Thursday, June 23, 2011

CDC December 2010 update to gonorrhea treatment recommendations

The Buzz: The CDC recently changed the recommended gonorrhea treatment regimen.

Citation: Sexually Transmitted Diseases Treatment Guidelines, 2010. CDC Morbidity and Mortality Weekly Report: December 17, 2010 / Vol. 59 / No. RR-12

Summary:

The CDC recently changed the recommended gonorrhea treatment regimen to Ceftriaxone 250 mg IM in a single dose PLUS either azithromycin 1 g orally in a single dose or doxycycline 100 mg orally twice a day for 7 days. This decision was made due to the following factors: 1) increasing global distribution of isolates demonstrating cephalosporin resistance, 2) reports of ceftriaxone 125mg treatment failures, 3) the need for better efficacy against gonococcal pharyngeal infections, which are often unrecognized, and 4) to provide a single treatment regimen regardless of the anatomic site of infection. Alternative regimens include Cefixime 400 mg orally in a single dose PLUS either azithromycin 1 g orally in a single dose or doxycycline 100 mg orally twice a day for 7 days OR cefpodoxime 400 mg orally in a single dose PLUS either azithromycin 1 g orally in a single dose or doxycycline 100 mg orally twice a day for 7 days. Patients with a prior severe reaction to penicillin may be treated with azithromycin 2 g orally. Due to the potential for N. gonorrhoeae to develop resistance to macrolides, use of this regimen should be used with caution and providers treating such patients could consider consulting an infectious disease specialist. Clinicians should advise patients to refer all sex partners in the 60 days prior to the onset of symptoms or diagnosis for evaluation and treatment, and patients themselves should be retested 3 months after treatment to screen for reinfection.

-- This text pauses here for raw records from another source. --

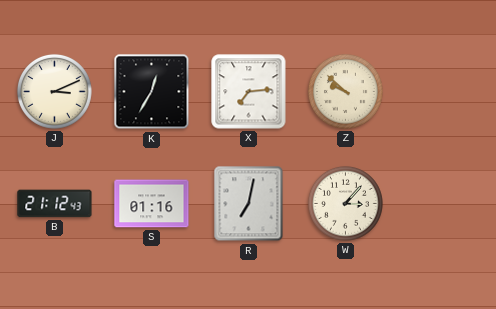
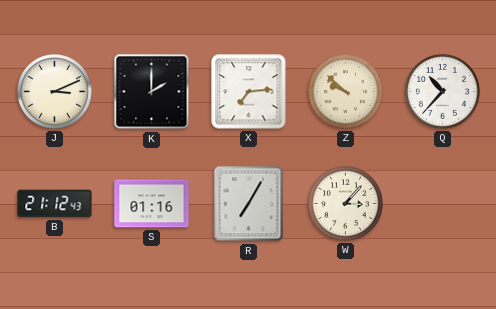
K: 12:35 -> 2:00
Q: none -> 10:37
R: 7:02 -> 7:05
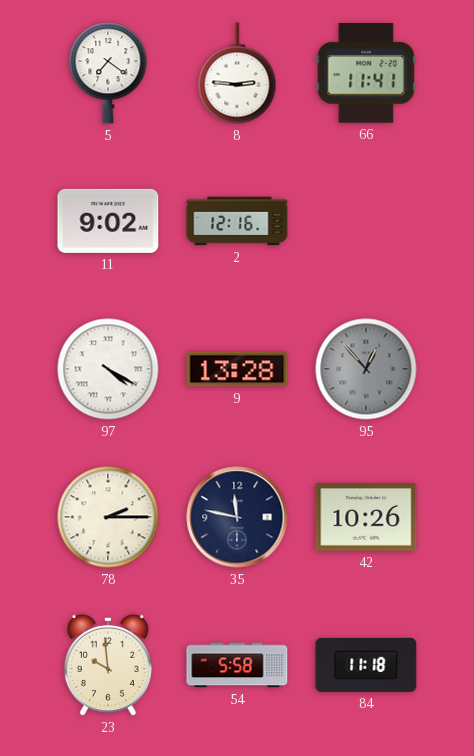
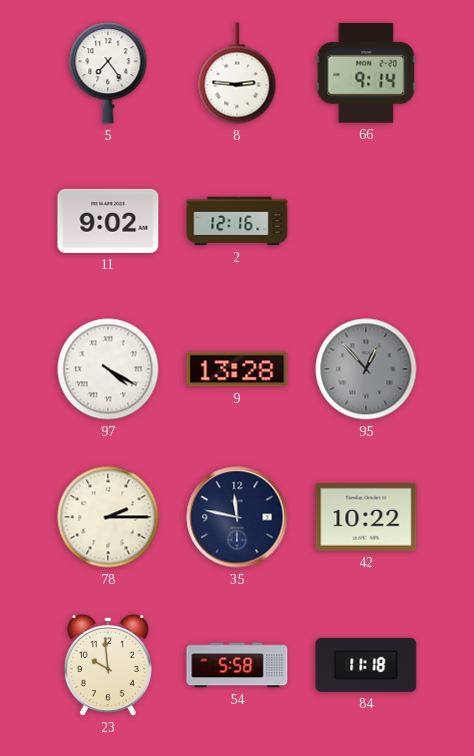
5: 7:21 -> 7:24
66: 11:41 -> 9:14
42: 10:26 -> 10:22
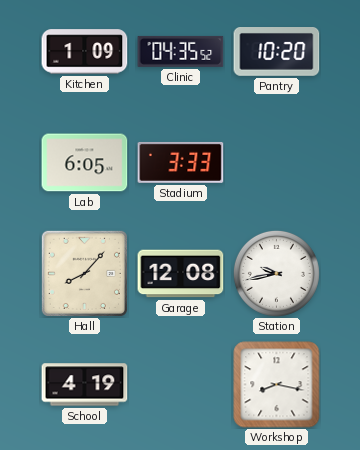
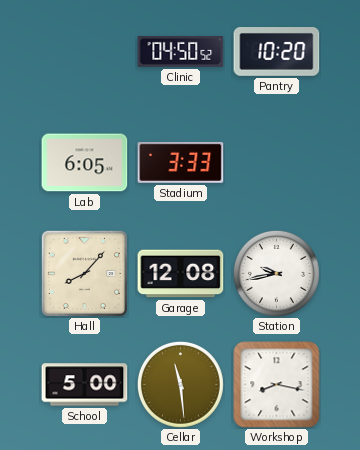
Kitchen: 1:09 -> none
Clinic: 04:35 -> 04:50
School: 4:19 -> 5:00
Cellar: none -> 11:29
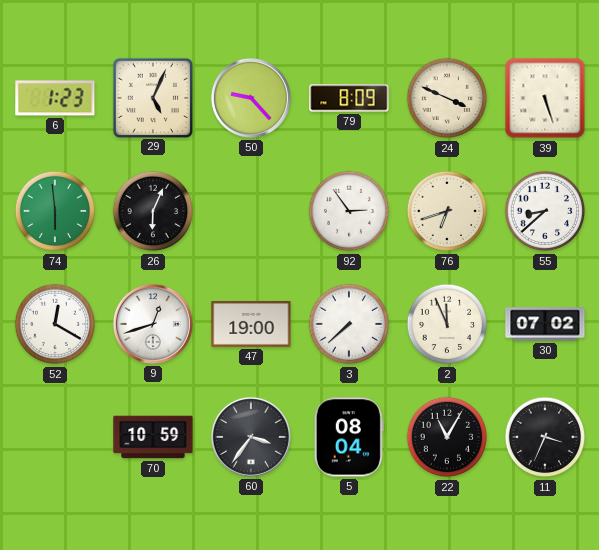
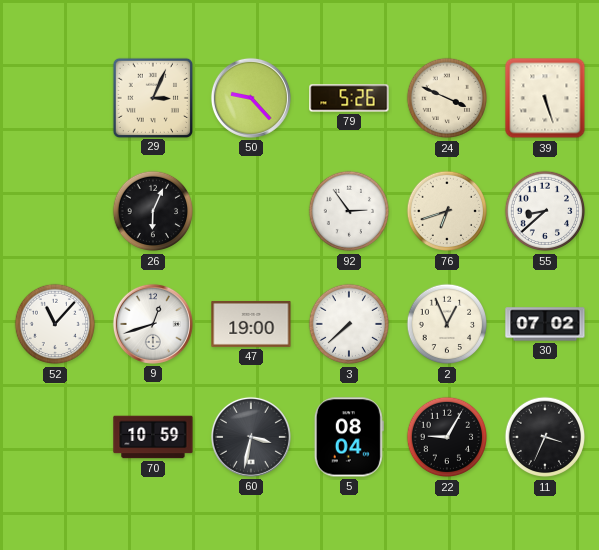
6: 1:23 -> none
29: 5:04 -> 3:04
79: 8:09 -> 5:26
74: 5:59 -> none
52: 12:20 -> 11:07
2: 11:56 -> 12:56
60: 3:36 -> 3:32
22: 11:05 -> 9:05
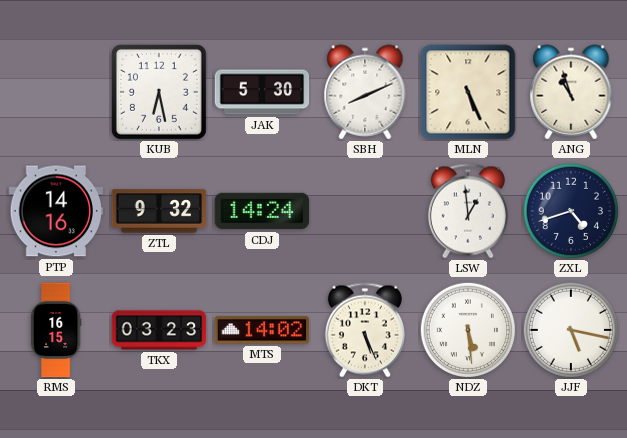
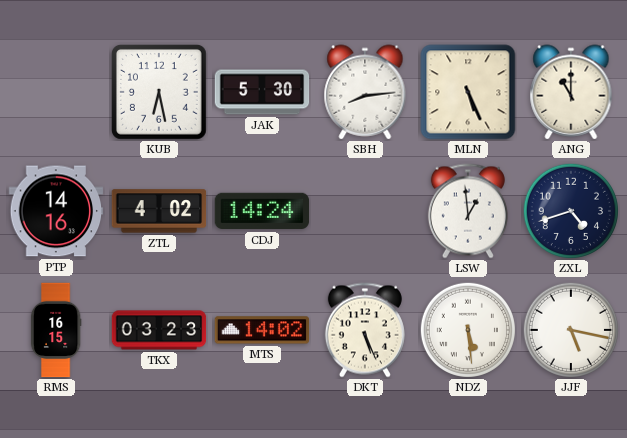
SBH: 8:11 -> 8:14
ANG: 10:57 -> 11:00
ZTL: 9:32 -> 4:02
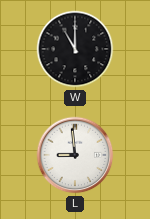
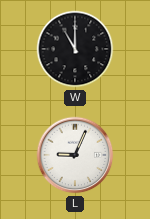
L: 8:59 -> 9:04
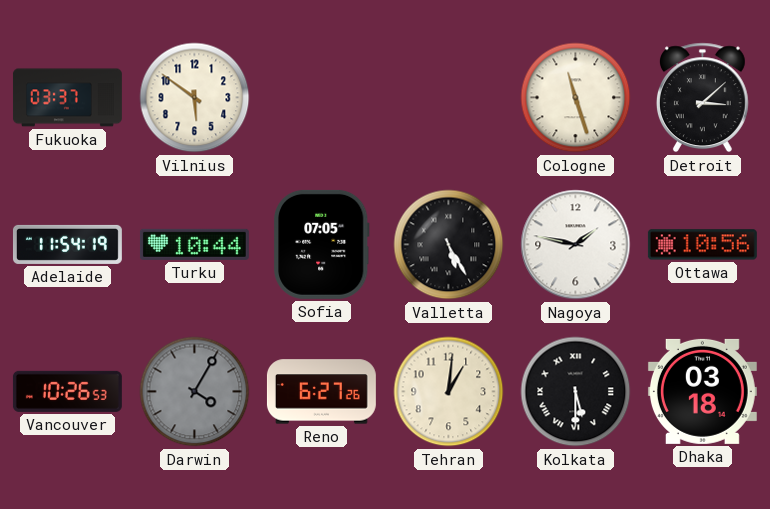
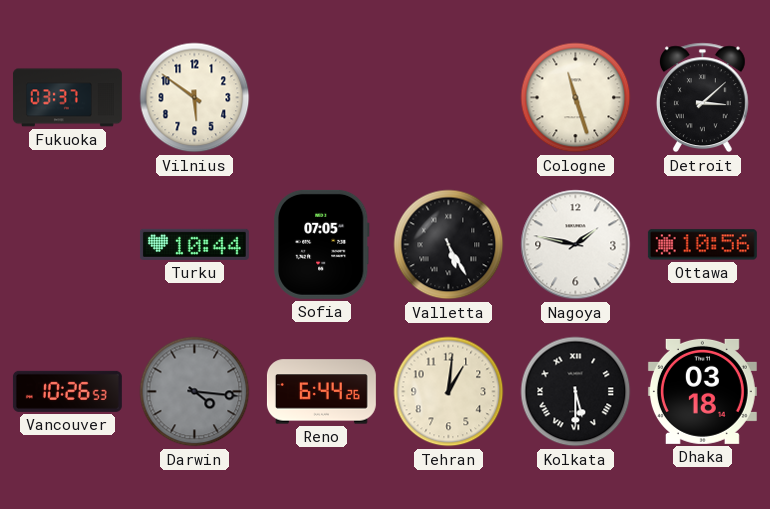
Adelaide: 11:54 -> none
Darwin: 4:05 -> 4:16
Reno: 6:27 -> 6:44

Commentary: An important change that can affect many of our patients, and a reminder that antibiotic resistance is a reality.

By: Christopher A Cox, MS3, UCSF Medical School

Friday, May 6, 2011

USPSTF 2011 Recommendations for Testicular Cancer Screening

The Buzz: USPSTF 2011 Recommendations Regarding Screening for Testicular Cancer

Citation:

Screening for Testicular Cancer: U.S. Preventive Services Task Force Reaffirmation Recommendation Statement. Annals of Internal Medicine April 5, 2011 Vol 154 p483-6.

Lin K and Sharangpani R. Screening for Testicular Cancer: An Evidence Review for the U.S. Preventive Services Task Force. Annals of Internal Medicine September 21, 2010 Vol 153 396-9.

Summary:

Because of the low incidence and high cure rate of testicular cancer, the USPSTF recommends against routine screening, which includes self exams and clinical exams, in asymptomatic adolescent and adult men (Grade D Recommendation); the benefit would be minimal (if any) and the theoretical risks include the psychological effects of false-positives and harms from diagnostic procedures. Even though patients themselves discover most cases of testicular cancer, there is no evidence that teaching young men to do self-testicular exams would improve health outcomes. The USPSTF instead recommends that clinicians consider testicular cancer in the differential diagnosis when young men present with testicular signs and symptoms. They conclude that prompt assessment and better evaluation of testicular complaints are much more beneficial than widespread screening for early detection.

The American Academy of Family Physicians does not support routine screening, the American Cancer Society does not recommend testicular self-examination, and the American Academy of Pediatrics does not believe in screening for testicular cancer as part of preventive health care.

Commentary:

The USPSTF recommends against screening for testicular cancer in asymptomatic men ages 15-34 years. Instead, more effort should be devoted to prompt assessment and thorough evaluation of adolescent or adult men who present with testicular complaints.